QUESTIONS TO ANSWER:
a – In the column on Labor Department statistics, how many interviews each month did Buckmon produce compared with his peers?
b – Rewrite the column on Labor Department statistics from "Get ready for" up to and including "7.3 percent rate.", and rename "jobless" to "unemployment" throughout.
c – Go on with the column on Labor Department statistics, starting after its final sentence.

==== EXCERPTED PASSAGE ====

John Crudele

John Crudele

Business

Get ready for lies and Labor Department statistics

The Labor Department will release its latest unemployment data this Friday.

But it won’t put a note in the news release saying that its jobless figures might have been fabricated.

So I’ll write the note for the department, which is, understandably, shy about the whole matter.

Warning: The unemployment numbers you see in this press release may have been fabricated. In fact, the jobless rate that seems so important to the Federal Reserve, economists, businesses and so many others might have been a joke for years. Use these numbers at your own risk.

You might want to keep this note handy when the Labor Department announces the new jobless rate for November, which “experts” expect to fall to 7.2 percent from October’s 7.3 percent rate.

The Fed seems to be aiming for a rate in the mid-6 percent range before it starts cutting back on its bond-buying disaster in the making known as quantitative easing.

Basing any decision on the unemployment rate was ludicrous even before I broke the news a couple of weeks ago that someone had been caught fabricating the interviews with households.

The rate has always been subject to statistical manipulation. If someone stops looking for work, for instance, he’s no longer unemployed in the eyes of the Labor Department.

On the flip side, the jobless rate would go up if the economy improved as people suddenly would become more optimistic and start looking for a job after having given up.

What I uncovered a few weeks ago is quite another thing: the outright falsification of the unemployment data, which is not only indefensible but also unimaginable.

To refresh your mind, I learned that a guy named Julius Buckmon, who worked as a Census Bureau surveyor in Washington, had been caught in 2011 handing in fabricated interviews. And not just a couple.

Buckmon was a workaholic, producing four times as many interviews each month as his peers. That was not hard, since Buckmon didn’t bother to actually interview most of the people.

Buckmon, who has left Census, said that he was told to make up interviews by a supervisor. That supervisor’s actions were then covered up by another supervisor.

The Census Bureau didn’t bother to tell the Labor Department about any of this. Labor learned about it from my column and the convulsion that followed.

Both Census supervisors are still on the job, although a source tells me that Supervisor No. 1 — the one Buckmon directly blamed — has been barred from doing work for the Labor Department.

==== RECORD EXTRACTS ====

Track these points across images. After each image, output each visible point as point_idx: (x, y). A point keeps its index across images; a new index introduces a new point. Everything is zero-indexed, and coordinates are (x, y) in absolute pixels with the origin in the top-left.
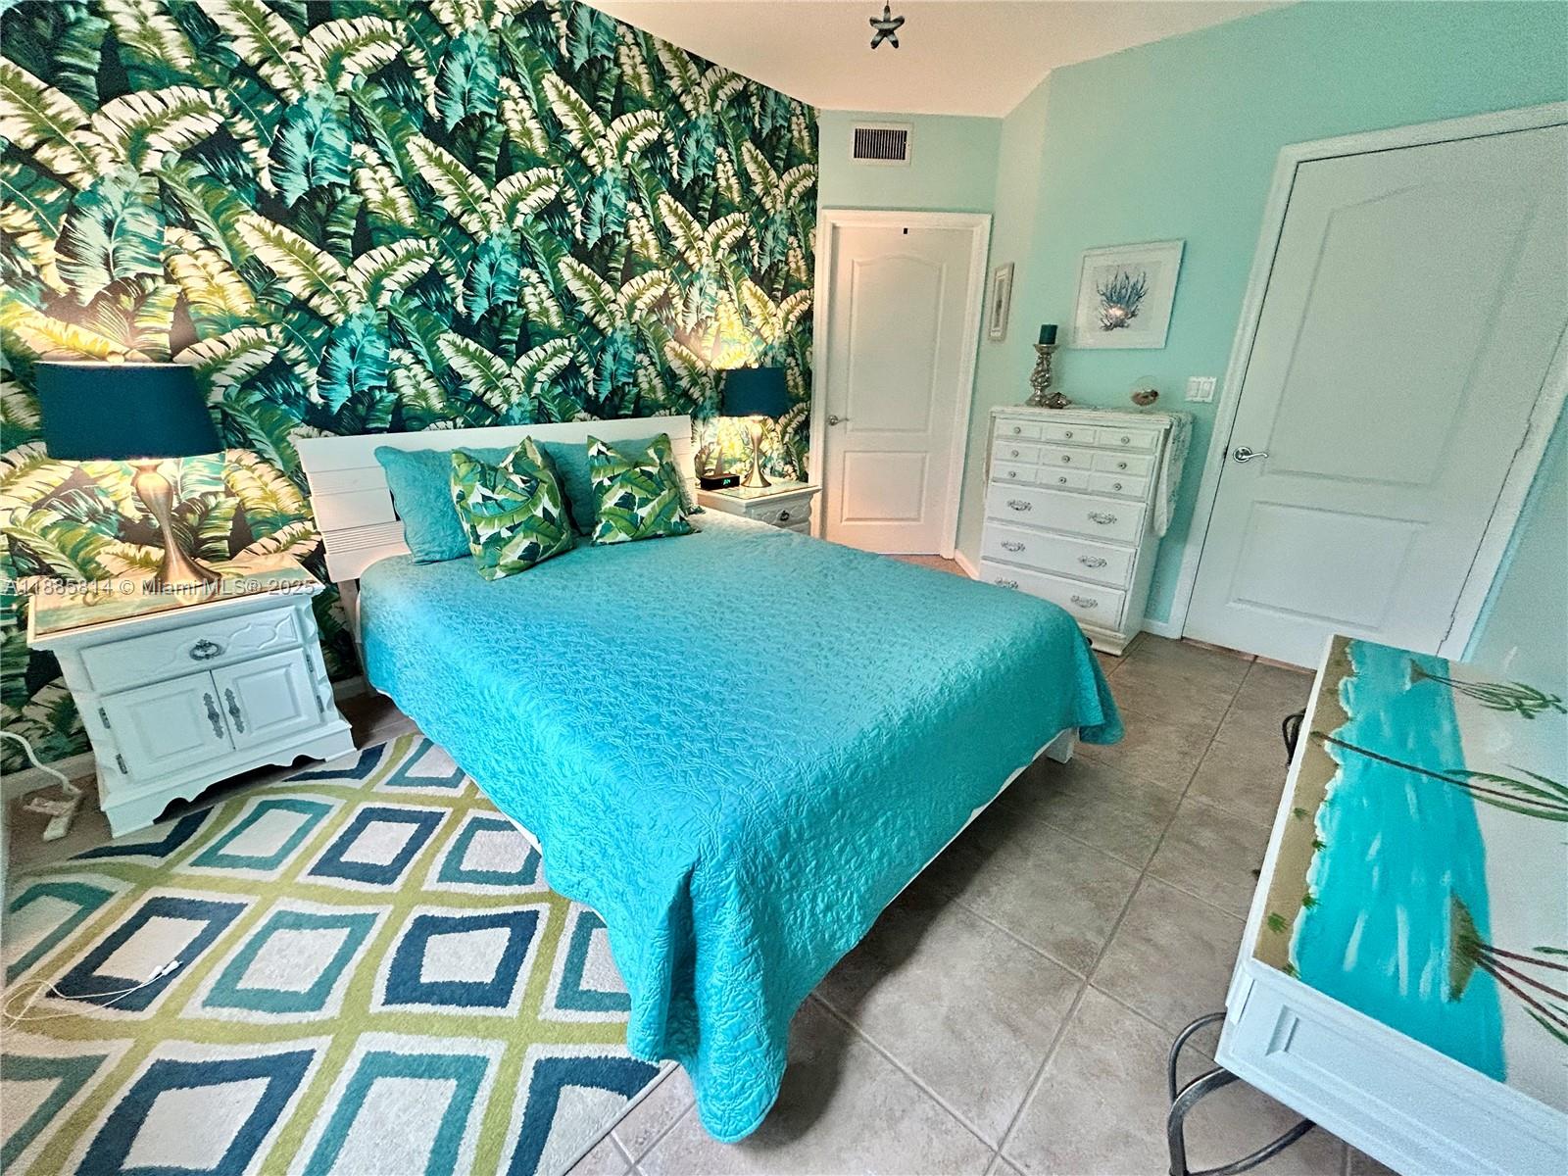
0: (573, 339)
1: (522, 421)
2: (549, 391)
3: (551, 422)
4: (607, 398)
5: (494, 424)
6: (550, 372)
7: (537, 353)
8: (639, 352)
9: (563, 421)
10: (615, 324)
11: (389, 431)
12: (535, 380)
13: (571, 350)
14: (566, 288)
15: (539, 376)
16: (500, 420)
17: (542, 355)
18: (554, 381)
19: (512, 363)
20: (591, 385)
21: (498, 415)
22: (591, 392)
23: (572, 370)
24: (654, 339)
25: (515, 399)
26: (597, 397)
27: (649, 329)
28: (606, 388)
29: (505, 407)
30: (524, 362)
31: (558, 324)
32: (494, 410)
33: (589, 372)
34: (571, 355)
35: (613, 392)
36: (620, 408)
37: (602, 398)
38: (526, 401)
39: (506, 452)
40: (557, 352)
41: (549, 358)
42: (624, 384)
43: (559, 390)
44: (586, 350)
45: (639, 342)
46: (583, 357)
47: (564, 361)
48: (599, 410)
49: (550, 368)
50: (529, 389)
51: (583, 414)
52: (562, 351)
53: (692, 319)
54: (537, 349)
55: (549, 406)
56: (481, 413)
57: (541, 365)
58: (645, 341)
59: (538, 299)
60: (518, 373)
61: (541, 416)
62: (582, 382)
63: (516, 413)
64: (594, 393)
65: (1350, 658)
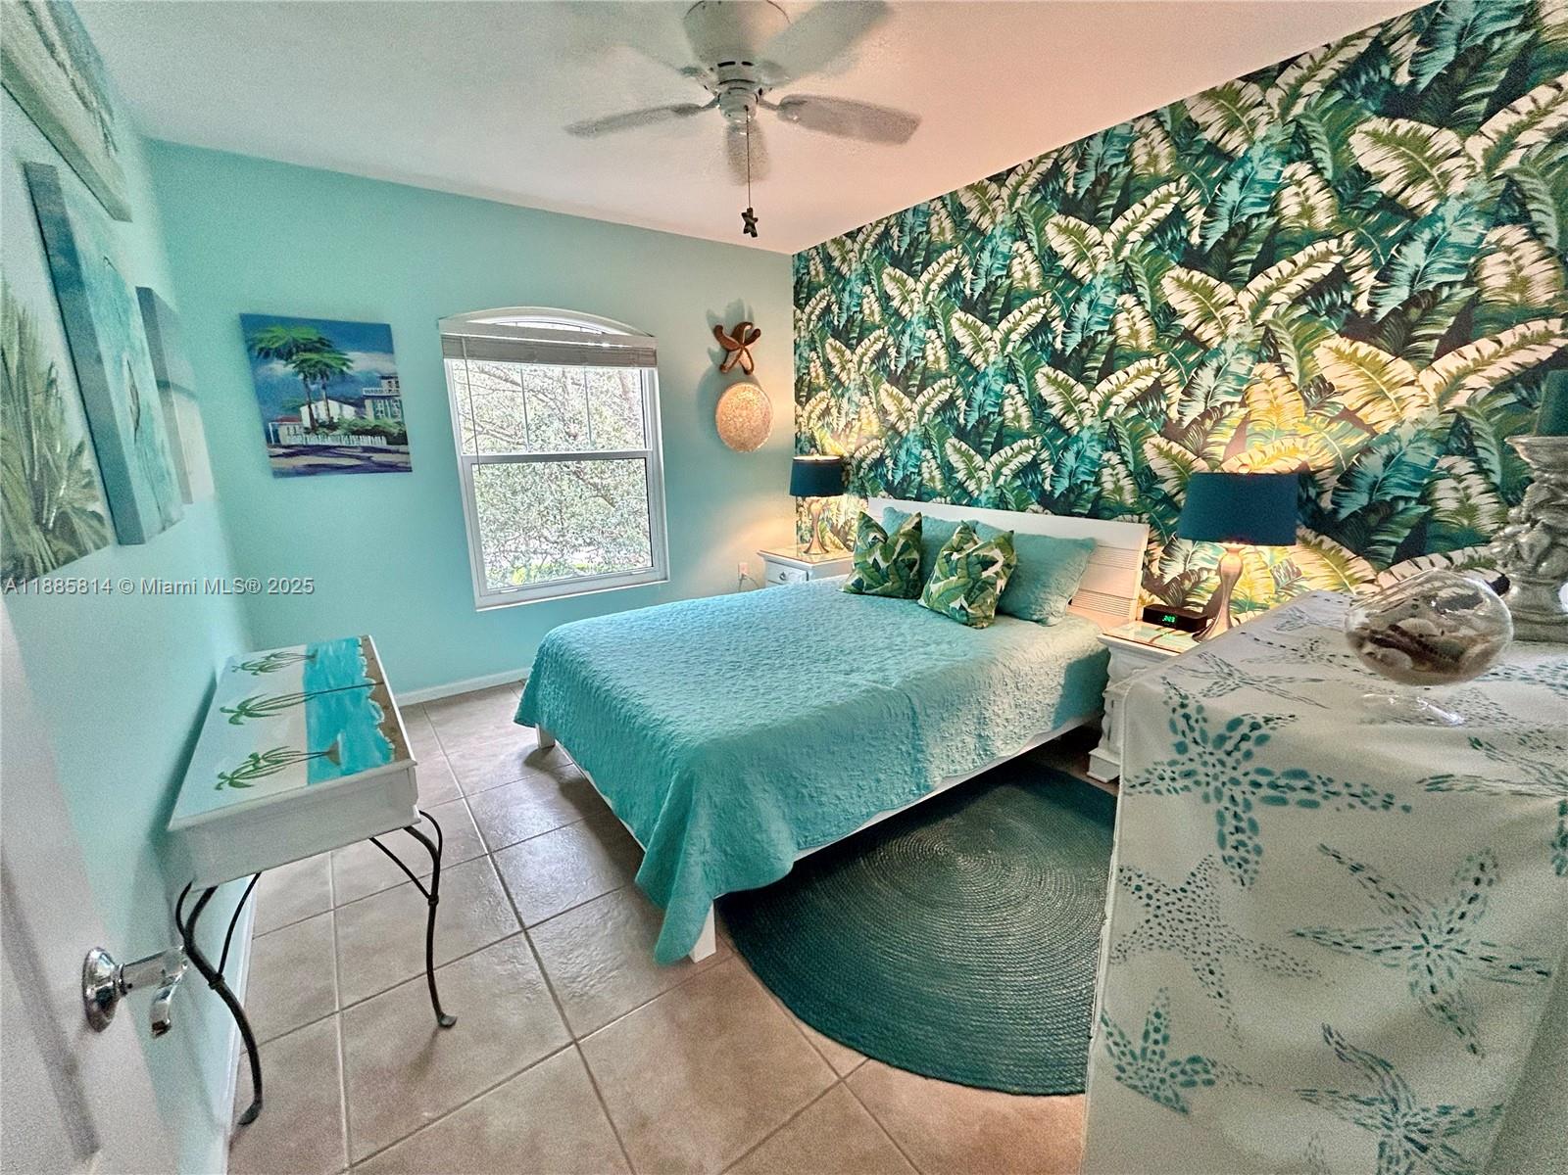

====

RESPONSES IN ORDER:
a – Four times as many as his peers.

b –
Get ready for lies and Labor Department statistics

The Labor Department will release its latest unemployment data this Friday.

But it won’t put a note in the news release saying that its unemployment figures might have been fabricated.

So I’ll write the note for the department, which is, understandably, shy about the whole matter.

Warning: The unemployment numbers you see in this press release may have been fabricated. In fact, the unemployment rate that seems so important to the Federal Reserve, economists, businesses and so many others might have been a joke for years. Use these numbers at your own risk.

You might want to keep this note handy when the Labor Department announces the new unemployment rate for November, which “experts” expect to fall to 7.2 percent from October’s 7.3 percent rate.

c –
There’s no telling how many survey-takers like Buckmon were taking orders from these supervisors, so there is no way of knowing how much of the data were corrupted. Buckmon told me that he never came into contact with any other survey-takers, so he didn’t know if others were also faking it.

A whistle-blower who spoke to me and who is now presumably talking with congressional investigators says the deceit continued after Buckmon was gone. And, this source says, survey-takers and supervisors knew that higher-ups wanted the jobless rate to come down before the 2012 election.

And that’s exactly what the rate did, showing an astounding drop just two months before President Obama was put back into office.

I published my first column about Buckmon and the other accusations on Nov. 19. The Census Bureau would have been finishing up its November employment survey around that time — so these folks wouldn’t have been on their best behavior when producing the numbers coming out on Friday.

As far as I’m concerned, anything coming from the BLS is legit, although I have questioned some of the group’s statistical tricks over the years.

But anything coming directly from the Labor Department or Census — don’t trust it! Both are headed by political appointees.

If you haven’t seen it already, catch an online piece written on Nov. 12 by Judge Jed Rakoff, who presides over many of the Wall Street trials in Manhattan.

The headline is “Why Have No High Level Executives Been Prosecuted in Connection With the Financial Crisis?”

I’ve asked that question plenty, both in this column and, occasionally, while wandering aimlessly around the streets of New York.

“In conclusion, I want to stress again that I have no idea whether the financial crisis that is still causing so many of us so much pain and despondency was the product, in whole or in part, of fraudulent misconduct,” wrote Rakoff.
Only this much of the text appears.